Começou um reino brilhante de quase 40 anos, durante o qual foi o período mais fértil de construções de templos e monumentos em todo o Império Kmmer, que se estendeu por boa parte do Vietnã, Laos e Tailândia. Isto contribuiu para a lenda de Buddharaja, o Rei-Buddha, que privilegiou a compaixão em governar, pois destinou muito de suas energias e capacidade organizacional aos projetos de construções religiosas e sociais. Devoto do budismo Mahayana construiu Angkor-Thom ou “Templo-Montanha”, em cujo interior está o magnífico templo Bayon com seus 50 rostos de Bodhisattwa Avalokivestara, o Buda da Compaixão. Além de diversos templos e monumentos, construiu uma rede de estradas saindo de Angkor e ligando-a à todo o reino, o que facilitou o transporte de colheitas e bens. Construiu ainda 121 casas de descanso ao longo das estradas e 102 hospitais que dispersou por todo seu reino, na tentativa de melhorar as condições de vida dos seus súditos. O reinado de Jayavarman VII é considerado o ápice do império Kmmer, após sua morte em 1219, o império iniciou o seu declínio.

- Indravarman II (1219 - 1243.), também budista devoto da linha Mahayana, deu continuidade às numerosas obras de seu pai Jayavarman VII.

 - Jayavarman VIII (1243-1295), pode ser chamado de “o destruidor”. Hinduísta fanático, nada mais fez no seu longo reinado do que destruir, remover ou desfigurar os monumentos e estátuas de Buda, transformar templos budistas em hinduístas e apagar o nome de seus antecessores dos monumentos e registros históricos.
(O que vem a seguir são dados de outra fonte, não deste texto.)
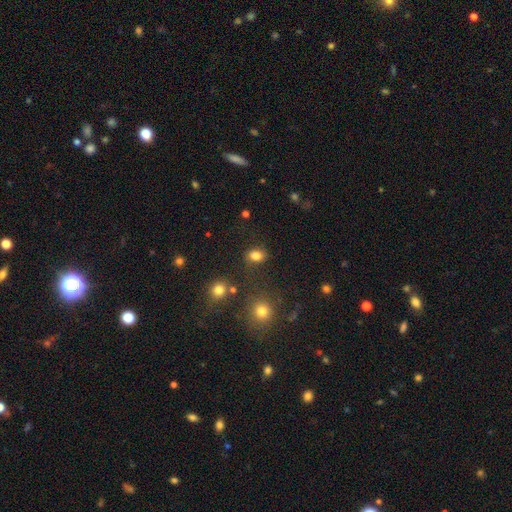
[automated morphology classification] This appears to be a smooth galaxy with no disk features (82%) that is in between round and cigar-shaped (62%). Merging: none (74%).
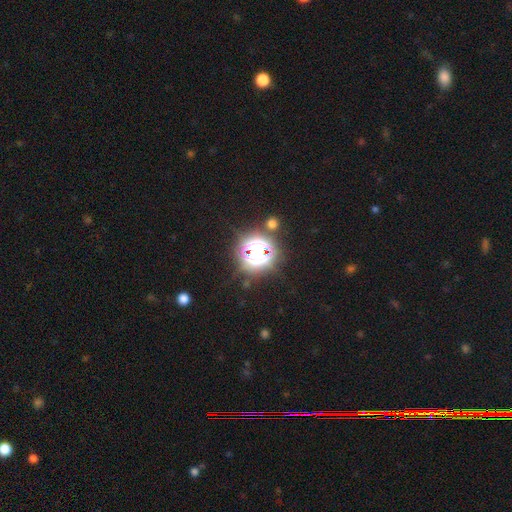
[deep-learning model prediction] Smooth or featured: star or artifact — 53% (smooth — 33%)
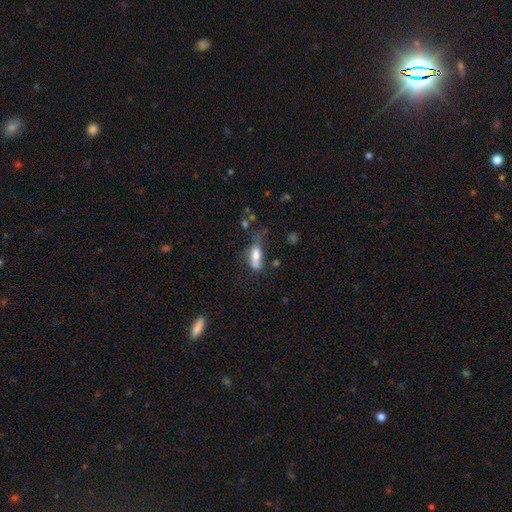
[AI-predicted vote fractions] Overall: smooth (71%). How rounded: in between (72%). Merging: none (32%; minor disturbance 27%).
A única atitude inteligente de Jayavarman VIII foi pagar tributo ao rei mongol Kublai Khan em 1283, a fim de evitar que o império Kmmer fosse invadido.

- Srindravarman (1295-1309), era um budista devoto, mas não da linha Mahayana e sim da linha Theravada, que foi adotada em todo o reino. Essa linha preocupa-se somente com o autodesenvolvimento espiritual, assim o rei não era mais considerado como “deva-raja” deus-rei, o que de certa forma quebrou a unidade do reino. Foi em 1296 que o embaixador chinês Zhou Daguan viajou por todo o império e escreveu suas famosas crônicas, as quais serviram para os historiadores compreenderem o cotidiano Kmmer.
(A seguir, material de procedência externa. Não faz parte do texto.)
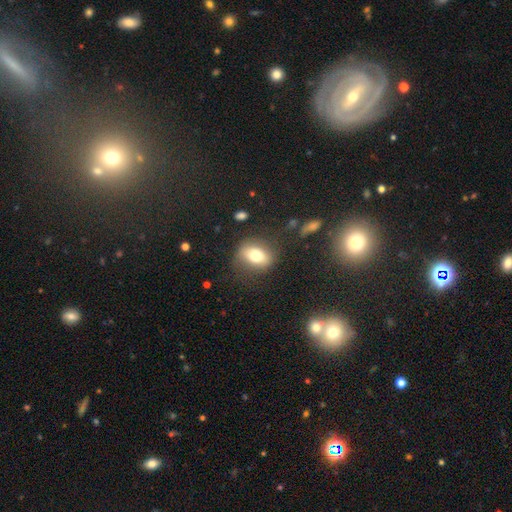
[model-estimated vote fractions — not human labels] Morphology: type=smooth (71%); roundness=in between (65%); merging=none (70%).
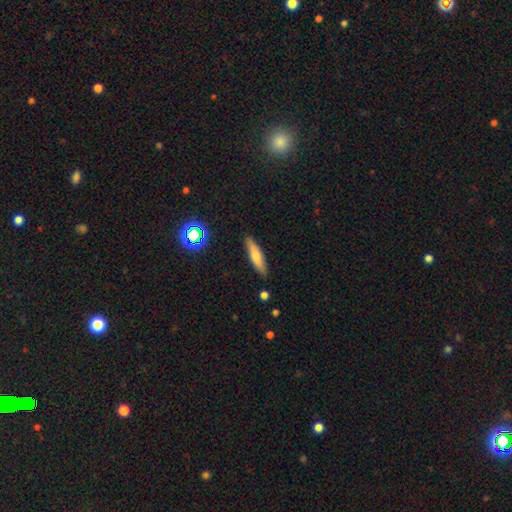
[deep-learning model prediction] Q: Smooth or featured?
A: smooth (66%); runner-up: featured or disk (26%)
Q: How rounded?
A: cigar-shaped (73%); runner-up: in between (25%)
Q: Merging?
A: none (87%); runner-up: minor disturbance (9%)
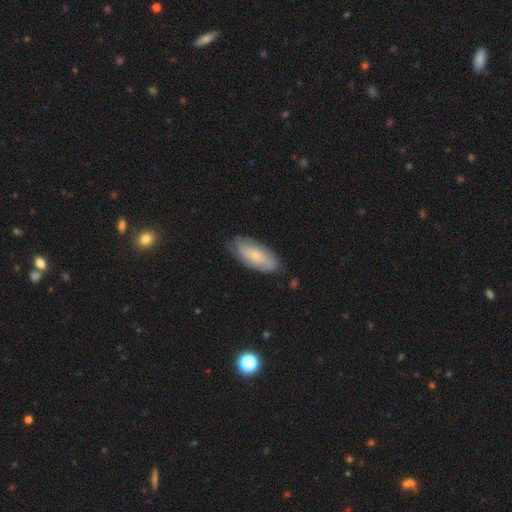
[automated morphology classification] A smooth galaxy with no disk features (52%) that is in between round and cigar-shaped (84%). Merging: none (75%).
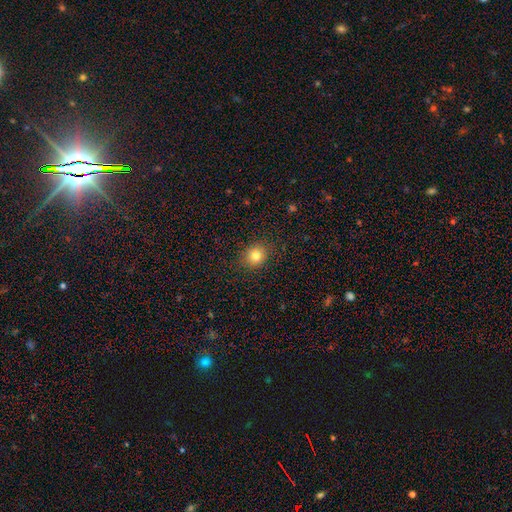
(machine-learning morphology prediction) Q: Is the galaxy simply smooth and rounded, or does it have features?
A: smooth — 81%.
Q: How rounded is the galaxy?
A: round — 76%.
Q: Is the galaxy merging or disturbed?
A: none — 89%.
- Jayavarman Paramesara (1327 - ?) Desde essa data o império Kmmer entrou em franca decadência: não houve mais inscrições em pedra, não houve mais construções de grandes templos maciços, não houve mais manutenção dos sistemas extensivos de irrigação e conseqüentemente ocorreu grandes quebras nas colheitas de arroz. Desde 1352 diversas tentativas de invasão foram feitas pelo reino Thai, até que em 1431 o reino do Sião (Tailândia) invadiu Angkor. Nessa data, por pressão dos invasores, a capital mudou de Angkor para Phnom Penh.    Em 1863 o Kambodje, junto com Vietnam e Laos, tornaram-se protetorados do governo francês, formando a chamada Indochina francesa.